Der Kreml betonte am Donnerstag, dass er die Ergebnisse der Untersuchung der Gemeinsamen Ermittlungsgruppe (GEG) zum Absturz des Fluges MH17 im Jahr 2014 in der Ostukraine «nicht akzeptiert». Diese deutet darauf hin, dass der russische Präsident Wladimir Putin die Lieferung des Luftabwehrsystems «Bulk», das den Abschuss verursachte, an prorussische Kräfte angeordnet hat.
«Russland war nicht an der Untersuchung beteiligt, daher können wir diese Ergebnisse nicht akzeptieren. Außerdem sind die Begründungen für diese Behauptungen nicht veröffentlicht worden», sagte Kreml-Sprecher Dmitri Peskow laut der russischen Nachrichtenagentur Interfax.
Er betonte, dass das von der GEG zitierte Gespräch zwischen Putin und dem ehemaligen Führer der selbsternannten Lugansker Volksrepublik Igor Plotnizki keine Hinweise auf Waffenlieferungen enthält. «Es wird mit keinem Wort über Waffen gesprochen, selbst wenn wir davon ausgehen, dass das Gespräch echt war, was ich weder bestätigen noch dementieren kann», sagte er.
«Auf jeden Fall gibt es kein Wort über Waffen. Niemand hat weitere Gespräche veröffentlicht, daher ist es unmöglich, etwas darüber zu sagen», betonte der russische Präsidentensprecher.
Die JIT, die den Absturz der Malaysia Airlines untersucht, betonte am Mittwoch, dass es trotz dieser Ergebnisse «nicht möglich ist, Putin anzuklagen» und bestätigte, dass die Ermittlungen ausgesetzt wurden. «Die Untersuchung ist an ihre Grenzen gestoßen», sagte er.

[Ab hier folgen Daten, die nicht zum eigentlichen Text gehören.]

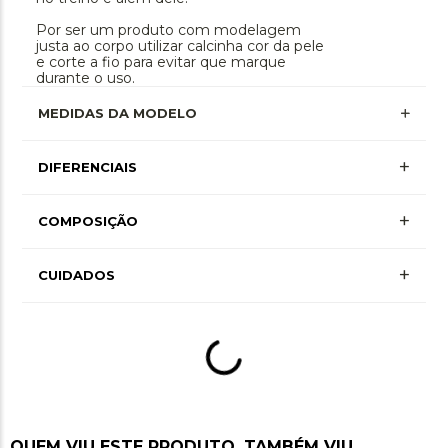
Por ser um produto com modelagem
justa ao corpo utilizar calcinha cor da pele
e corte a fio para evitar que marque
durante o uso.
MEDIDAS DA MODELO
+
DIFERENCIAIS
Proteção Uv
+
COMPOSIÇÃO
+ Mais Informações
+
Poliamida-084 • Elastano-016 • Forro
CUIDADOS
Poliamida-090 • Forro Elastano-010
QUEM VIU ESTE PRODUTO, TAMBÉM VIU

Die GEG arbeitet seit 2014 mit Ländern wie Australien, Belgien, Malaysia und der Ukraine zusammen, um den Fall aufzuklären. Ende 2022 verurteilte ein Gericht in Den Haag nach jahrelangen Ermittlungen drei prorussische Rebellen in Abwesenheit zu lebenslanger Haft für ihre Beteiligung.
Das Gericht bestätigte in der Vergangenheit, dass es sich bei der Rakete, die das Flugzeug traf, um eine «Buk» handelte, die von einem Bauernhof aus abgeschossen wurde und 283 Passagiere und fünfzehn Besatzungsmitglieder in den Tod riss. Die Richter kamen zu dem Schluss, dass es genügend Beweise für die Hypothese gibt, dass die Rakete russisch war und von diesem Gebiet aus abgefeuert wurde, das damals unter der Kontrolle der prorussischen Kräfte stand.